Los tres meses de estadía en su pueblo natal fueron para Yhasua de un activo apostolado de misericordia. Diríase que, inconscientemente, preparaba él mismo las muchedumbres que le escucharían doce años después.

Acompañando a los terapeutas peregrinos ejerció con éxito sus fuerzas benéficas en innumerables casos, que pasaron sin publicidad, atribuidos a las medicinas con que los terapeutas curaban todos los males. Aun cuando los benéficos resultados fueran ocasionados por fuerza magnética o espiritual, convenía por el momento no despertar la alarma que naturalmente se sigue de hechos que para el común de las gentes, son milagrosos.
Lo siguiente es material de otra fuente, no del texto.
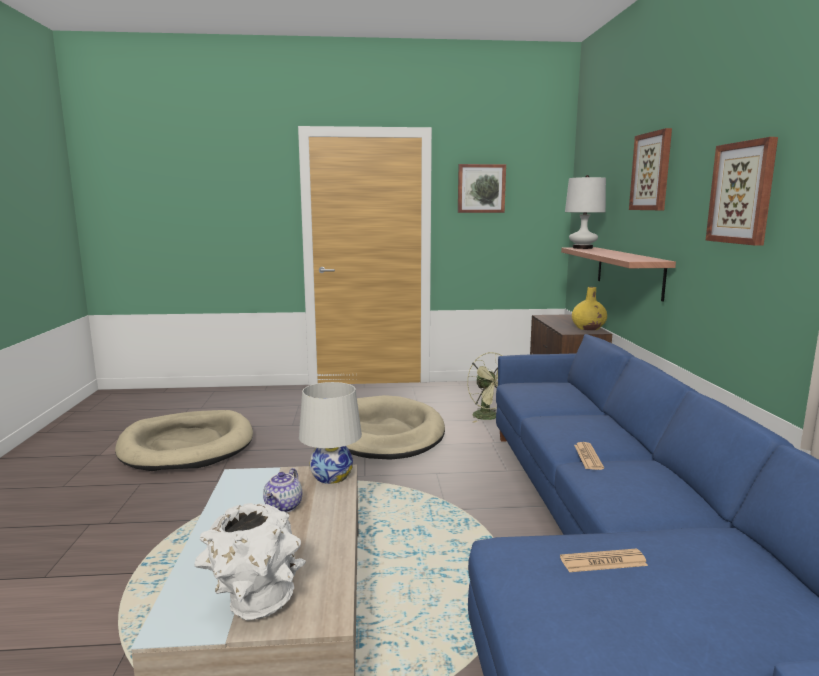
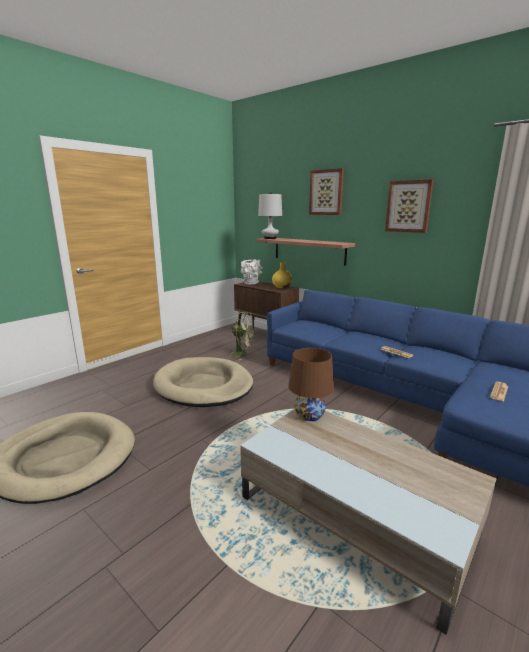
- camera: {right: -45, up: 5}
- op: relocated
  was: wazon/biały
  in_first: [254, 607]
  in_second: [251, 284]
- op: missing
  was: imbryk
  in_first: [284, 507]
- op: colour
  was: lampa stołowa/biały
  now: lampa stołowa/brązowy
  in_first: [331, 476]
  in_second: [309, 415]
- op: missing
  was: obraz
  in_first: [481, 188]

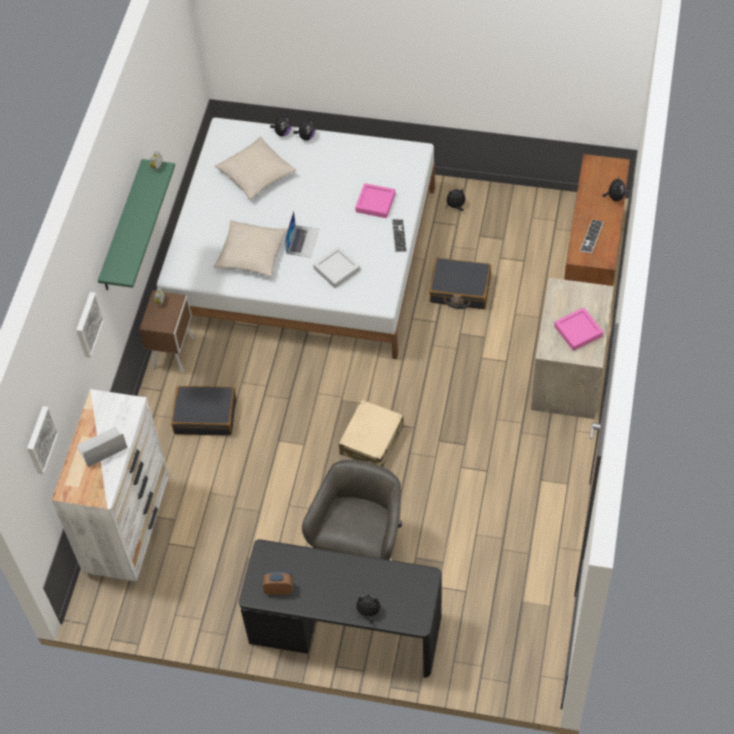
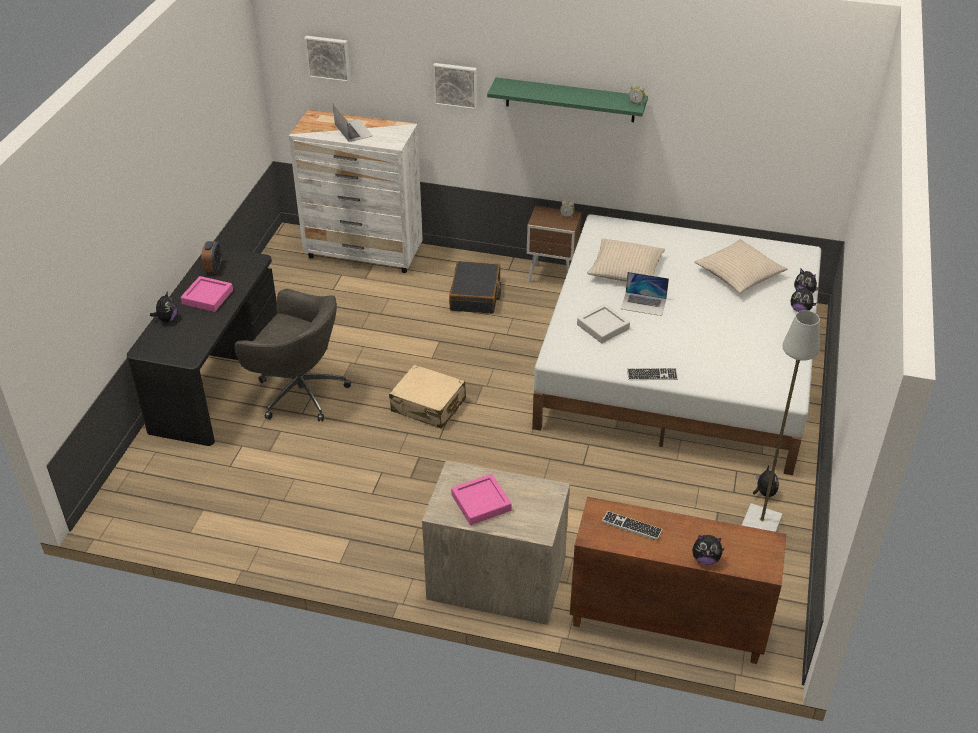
- camera: {right: 90, up: -15}
- op: relocated
  was: taca/różowy
  in_first: [375, 203]
  in_second: [207, 297]
- op: missing
  was: walizka/czarny
  in_first: [460, 290]
- op: appeared
  now: lampa stojąca/szary
  in_second: [762, 523]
Visitó los pueblecitos de aquella comarca, en todos los cuales tenía amistades y familiares que le amaban tiernamente. Simón, que cerca al Lago Tiberíades tenía su casa, le hospedó muchas veces y probó al joven Maestro que aquella lección que le diera años atrás bajo los árboles de la entrada al Tabor, había sido muy eficaz.

—Nunca más dije una mentira, Yhasua –decía Simón, el futuro apóstol Pedro.

—Buena memoria tienes, Simón. Ya no recordaba yo aquel pasaje que tanta impresión te hizo.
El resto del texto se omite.